Asphalt overridden                                                  Bituminis attenuatus

Finally!  Something to replace miles upon tons of toxic, petroleum dependent material we have employed, repaired and recycled for over 100 years and more commonly known as asphalt roadways.  Finally an answer to inhaling the off gassing chemicals emanating from the sun baked streets on hot summer days, ever increasing urban-heat-island effects.  The U.S. alone has more than 260,000 kilometers of the carcinogenic caustic crude-oil causeways.

But who would have thought about riding on glass?  Triple layer translucent glass road surfaces with PV solar collectors wired directly into the electricity grid – to be more exact.  And here’s another bonus…it can store, manage and distribute its collected energy for snow removal.  And what’s more it can be embedded with light emitting diodes to act as life-safety and directional indicators.
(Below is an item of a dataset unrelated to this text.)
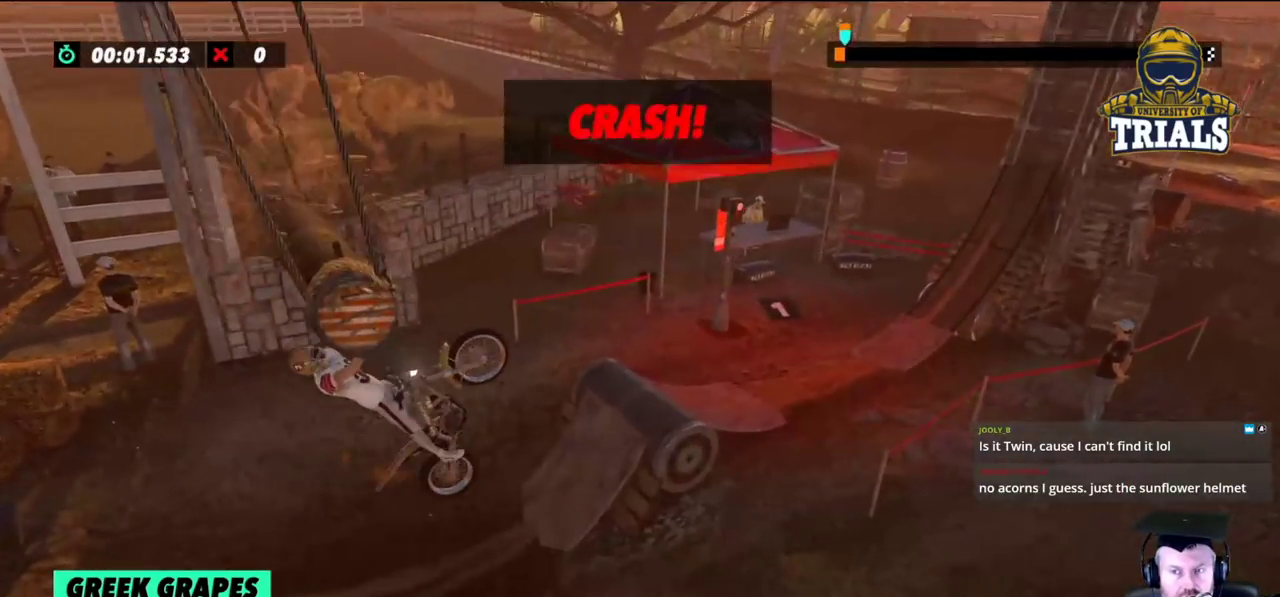
{"buttons": [], "left_stick": "right", "events": []}
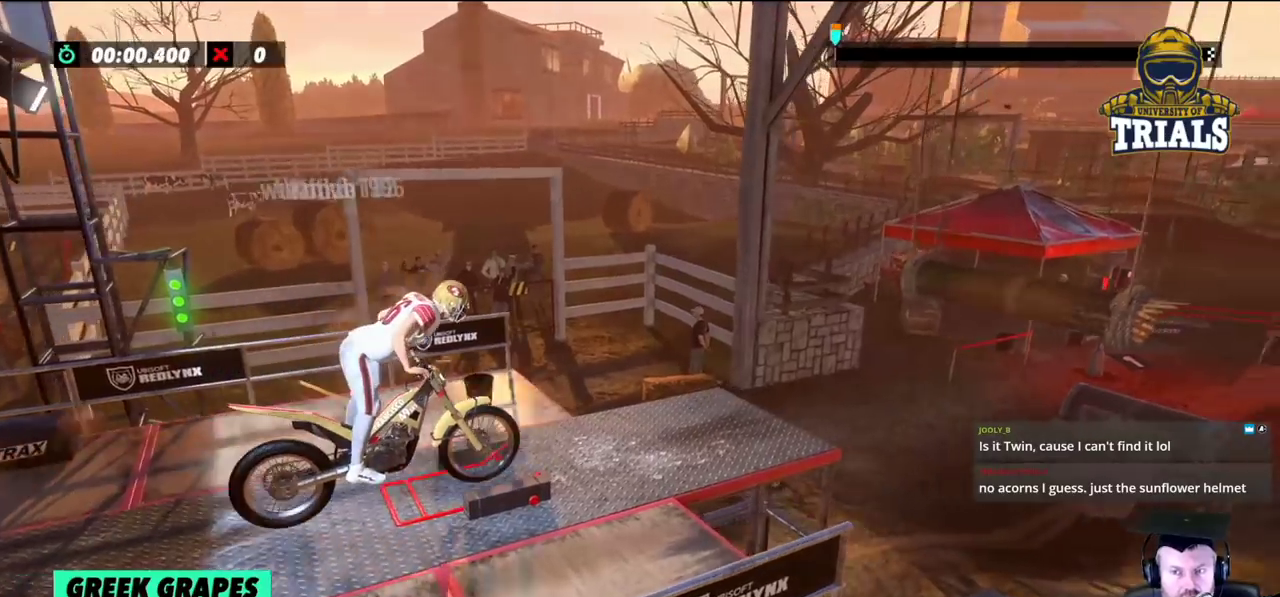
{"buttons": [], "left_stick": "center", "events": [[83, "left_stick", "center"], [150, "left_stick", "left"], [233, "left_stick", "center"], [300, "left_stick", "right"], [483, "left_stick", "center"]]}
Is it breakable, is it slippery when wet, and will it last?  In short, no it is actually 10 times stronger than conventional varieties, no it can be hatched and grooved to avoid slipping, and we don’t know yet how long it might last.  The concept still begs more questioning and more research.  But it is on its way with the help of a DOT grant, an Idaho electrical engineer (its inventor) and continued research by Penn State University’s Materials Research Lab.  Research costs for the product will tally in the millions but eventually they see production costs of the solar roadway at $1 psf.

Beyond the road, an invention such as this begins to enhance its counterpart – electric cars.  A great compliment if the road can offer charging stations anywhere along the way using its ability to create an extensive electric grid and transmit power and data signals within the three layers of photovoltaic material.

What upheaval and override this two part system could have on the world! But will we have to wait until the petroleum reserves to run out? Or the petroleum-based politics change? Or for the silica invested firms to become as strong as the petrol invested firms of the world?  What will push this concept beyond its testing stages?  And what might hold it back?